One aspect of human nature—a free will, or the ability to deliberate over different desires and to choose different courses of action-- accounts for the distinctiveness of individual personalities and differences in cultural practices. Although humans have the same needs, they have diverse wants. More importantly, when humans exercise their wills in pursuit of the desires and courses of action, all kinds of inequalities emerge.

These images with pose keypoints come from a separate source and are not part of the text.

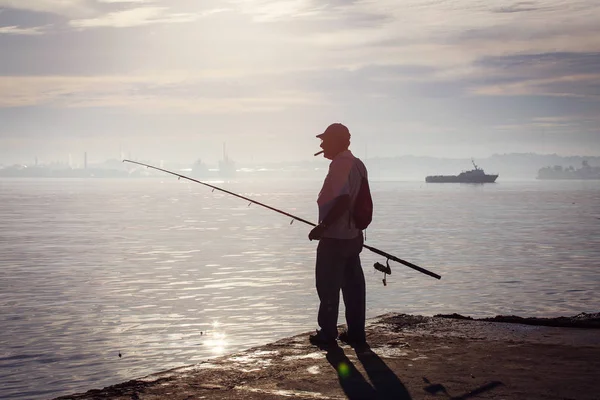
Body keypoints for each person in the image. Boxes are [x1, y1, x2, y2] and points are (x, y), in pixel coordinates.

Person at [308, 122, 369, 348]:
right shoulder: (358, 164)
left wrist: (323, 227)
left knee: (327, 286)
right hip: (354, 236)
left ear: (338, 142)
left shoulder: (340, 165)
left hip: (335, 237)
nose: (322, 144)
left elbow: (343, 200)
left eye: (325, 140)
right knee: (354, 287)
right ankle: (356, 332)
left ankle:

So although all humans possess natural equality, over the course of their lives people come to have acquired inequalities. We see people manifest different degrees of achievement in education, business, politics, and sports-- just to name a few. When these inequalities emerge from circumstances free from artificial enhancements that benefit some person's thriving and obstructs that of others, conservatives see those inequalities as just. Under such circumstances, everyone's varying degrees of honor received for  their educational, economic, and athletic achievements are their due—what is owed them. This is where Aristotle is correct: justice is rewarding people according to their due.


In Aristotle's words,

“It is thought that justice is equality, and so it is. But not for all persons; only for those who are equal. Inequality also is thought be be just. And so it is. But not for all; only for the unequal.”


Aristotle—and most conservatives today—see reward as something that should be explicitly tied to virtue or merit. A just society will manifest all kinds of inequalities.